A world model in robotics is a learned internal representation of the physical environment that allows a robot to predict the consequences of its actions before executing them. Where VLA models are reactive — they map current observations to immediate actions — world models are predictive: they simulate forward in time, letting the robot "imagine" what will happen if it pushes an object, takes a step, or reaches for a tool. This enables planning, risk assessment, and multi-step reasoning about physical interactions.

NVIDIA Cosmos and Kosmos

NVIDIA's Cosmos world foundation models are the most commercially significant world models for robotics in 2026. Cosmos models generate photorealistic predictions of future visual states given current observations and proposed actions. They serve a dual purpose: as data generators (creating vast quantities of synthetic training trajectories for sim-to-real pipelines — 780,000 trajectories in 11 hours) and as planning modules embedded in robot control stacks.

At GTC 2026, NVIDIA announced Kosmos as an open-source vision world model alongside Nemotron (language), ALPAMIO, and GROOT (physical AI/autonomous driving). The Kosmos model powers a new generation of robotics collaborations, including a partnership with Disney and DeepMind to create character robots using the Newton physics solver combined with Kosmos world predictions. These entertainment robots represent one facet of what Huang called "the world's first large-scale deployment of physical AI" — spanning autonomous vehicles, industrial robots, operating room assistance, and character animation.
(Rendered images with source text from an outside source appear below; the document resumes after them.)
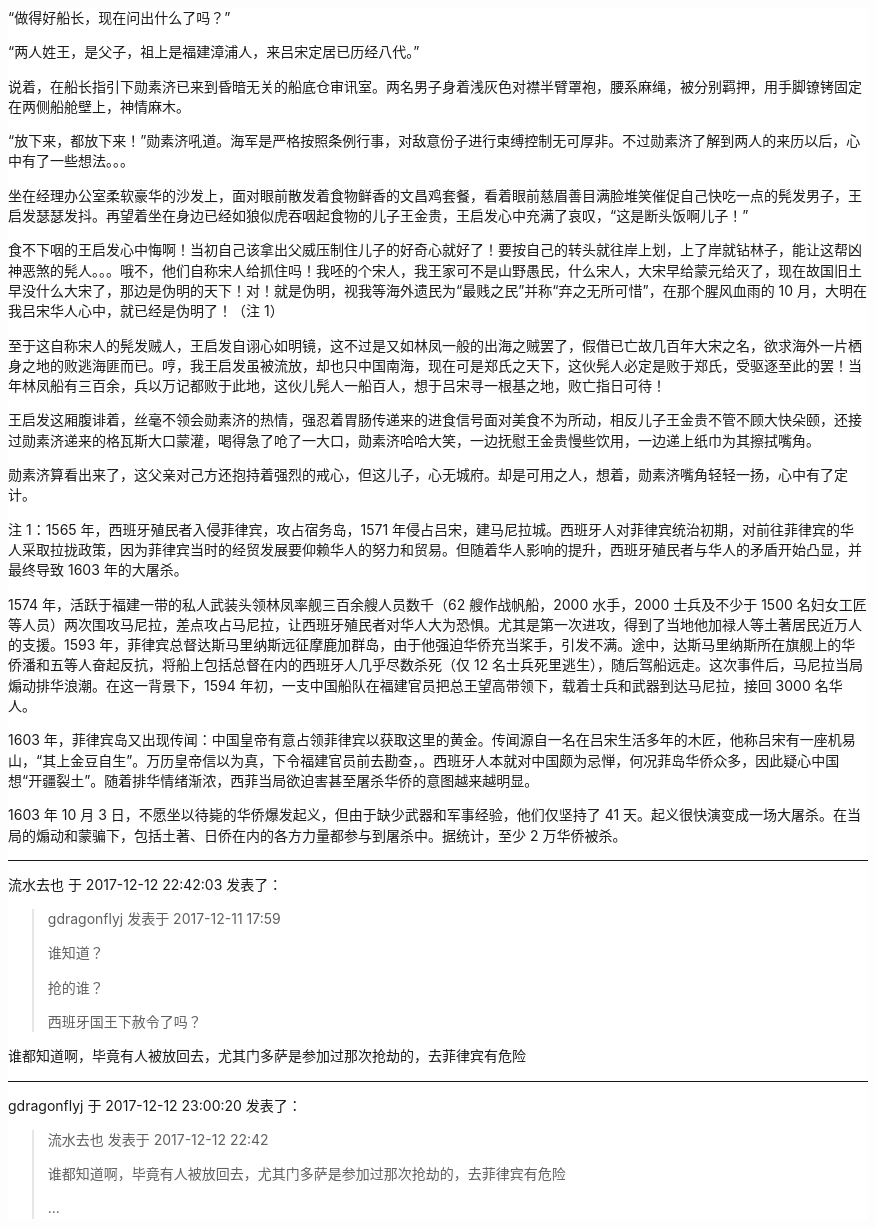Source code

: “做得好船长，现在问出什么了吗？”

“两人姓王，是父子，祖上是福建漳浦人，来吕宋定居已历经八代。”

说着，在船长指引下勋素济已来到昏暗无关的船底仓审讯室。两名男子身着浅灰色对襟半臂罩袍，腰系麻绳，被分别羁押，用手脚镣铐固定在两侧船舱壁上，神情麻木。

“放下来，都放下来！”勋素济吼道。海军是严格按照条例行事，对敌意份子进行束缚控制无可厚非。不过勋素济了解到两人的来历以后，心中有了一些想法。。。

坐在经理办公室柔软豪华的沙发上，面对眼前散发着食物鲜香的文昌鸡套餐，看着眼前慈眉善目满脸堆笑催促自己快吃一点的髡发男子，王启发瑟瑟发抖。再望着坐在身边已经如狼似虎吞咽起食物的儿子王金贵，王启发心中充满了哀叹，“这是断头饭啊儿子！”

食不下咽的王启发心中悔啊！当初自己该拿出父威压制住儿子的好奇心就好了！要按自己的转头就往岸上划，上了岸就钻林子，能让这帮凶神恶煞的髡人。。。哦不，他们自称宋人给抓住吗！我呸的个宋人，我王家可不是山野愚民，什么宋人，大宋早给蒙元给灭了，现在故国旧土早没什么大宋了，那边是伪明的天下！对！就是伪明，视我等海外遗民为“最贱之民”并称“弃之无所可惜”，在那个腥风血雨的 10 月，大明在我吕宋华人心中，就已经是伪明了！（注 1）

至于这自称宋人的髡发贼人，王启发自诩心如明镜，这不过是又如林凤一般的出海之贼罢了，假借已亡故几百年大宋之名，欲求海外一片栖身之地的败逃海匪而已。哼，我王启发虽被流放，却也只中国南海，现在可是郑氏之天下，这伙髡人必定是败于郑氏，受驱逐至此的罢！当年林凤船有三百余，兵以万记都败于此地，这伙儿髡人一船百人，想于吕宋寻一根基之地，败亡指日可待！

王启发这厢腹诽着，丝毫不领会勋素济的热情，强忍着胃肠传递来的进食信号面对美食不为所动，相反儿子王金贵不管不顾大快朵颐，还接过勋素济递来的格瓦斯大口蒙灌，喝得急了呛了一大口，勋素济哈哈大笑，一边抚慰王金贵慢些饮用，一边递上纸巾为其擦拭嘴角。

勋素济算看出来了，这父亲对己方还抱持着强烈的戒心，但这儿子，心无城府。却是可用之人，想着，勋素济嘴角轻轻一扬，心中有了定计。

注 1：1565 年，西班牙殖民者入侵菲律宾，攻占宿务岛，1571 年侵占吕宋，建马尼拉城。西班牙人对菲律宾统治初期，对前往菲律宾的华人采取拉拢政策，因为菲律宾当时的经贸发展要仰赖华人的努力和贸易。但随着华人影响的提升，西班牙殖民者与华人的矛盾开始凸显，并最终导致 1603 年的大屠杀。

1574 年，活跃于福建一带的私人武装头领林凤率舰三百余艘人员数千（62 艘作战帆船，2000 水手，2000 士兵及不少于 1500 名妇女工匠等人员）两次围攻马尼拉，差点攻占马尼拉，让西班牙殖民者对华人大为恐惧。尤其是第一次进攻，得到了当地他加禄人等土著居民近万人的支援。1593 年，菲律宾总督达斯马里纳斯远征摩鹿加群岛，由于他强迫华侨充当桨手，引发不满。途中，达斯马里纳斯所在旗舰上的华侨潘和五等人奋起反抗，将船上包括总督在内的西班牙人几乎尽数杀死（仅 12 名士兵死里逃生），随后驾船远走。这次事件后，马尼拉当局煽动排华浪潮。在这一背景下，1594 年初，一支中国船队在福建官员把总王望高带领下，载着士兵和武器到达马尼拉，接回 3000 名华人。

1603 年，菲律宾岛又出现传闻：中国皇帝有意占领菲律宾以获取这里的黄金。传闻源自一名在吕宋生活多年的木匠，他称吕宋有一座机易山，“其上金豆自生”。万历皇帝信以为真，下令福建官员前去勘查，。西班牙人本就对中国颇为忌惮，何况菲岛华侨众多，因此疑心中国想“开疆裂土”。随着排华情绪渐浓，西菲当局欲迫害甚至屠杀华侨的意图越来越明显。

1603 年 10 月 3 日，不愿坐以待毙的华侨爆发起义，但由于缺少武器和军事经验，他们仅坚持了 41 天。起义很快演变成一场大屠杀。在当局的煽动和蒙骗下，包括土著、日侨在内的各方力量都参与到屠杀中。据统计，至少 2 万华侨被杀。

---

流水去也 于 2017-12-12 22:42:03 发表了：

> gdragonflyj 发表于 2017-12-11 17:59
>
> 谁知道？
>
> 抢的谁？
>
> 西班牙国王下赦令了吗？

谁都知道啊，毕竟有人被放回去，尤其门多萨是参加过那次抢劫的，去菲律宾有危险

---

gdragonflyj 于 2017-12-12 23:00:20 发表了：

> 流水去也 发表于 2017-12-12 22:42
>
> 谁都知道啊，毕竟有人被放回去，尤其门多萨是参加过那次抢劫的，去菲律宾有危险
>
> ...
Cosmos Transfer takes a small number of real demonstrations and generates exponentially more synthetic variations — different objects, lighting conditions, viewpoints, and physical parameters — that maintain physical plausibility. This addresses the data bottleneck that limits robot learning.

DreamZero and GR00T N2

NVIDIA's DreamZero research, previewed at GTC 2026 as the foundation for GR00T N2, represents the next generation: a world model that is not just predictive but generative of action plans. Rather than requiring a separate VLA to select actions and a world model to evaluate them, DreamZero integrates action generation and world prediction into a single model. The robot simultaneously imagines what to do and what will happen if it does it — a closed loop of imagination and planning.

Large-Scale Physical AI Deployment

The robotaxi sector illustrates the scale of physical AI deployment enabled by world models. At GTC 2026, NVIDIA announced autonomous vehicle partnerships with BYD, Hyundai, Nissan, and Geely (joining existing partners Mercedes-Benz, Toyota, and GM), covering 18 million vehicles annually. These systems rely on world models to predict traffic behavior, pedestrian movement, and environmental changes — the same predict-then-act loop that powers robotic manipulation, just applied at vehicle speed on public roads.

Why World Models Matter

Multi-step planning: A VLA can pick up a cup. A world model can plan: pick up the cup, walk to the counter, set it down, open the cabinet, put it on the shelf. Each step depends on the result of the previous step.

Safety: Before executing an action, the robot can predict whether it will cause damage, collision, or failure. A cobot that can predict when its arm trajectory will enter a human's workspace can preemptively adjust.

Generalization: World models capture physics, not specific trajectories. A robot that understands how gravity, friction, and rigid-body dynamics work can generalize to novel objects and situations.

Relationship to Physics Simulation

World models and traditional physics simulation (like NVIDIA Isaac Sim or MuJoCo) serve overlapping but distinct roles. Physics simulators are hand-engineered and accurate but slow; world models are learned from data and potentially faster. The emerging approach combines both: use physics simulation where it's reliable, use learned world models where simulation falls short, and use the discrepancy as a training signal.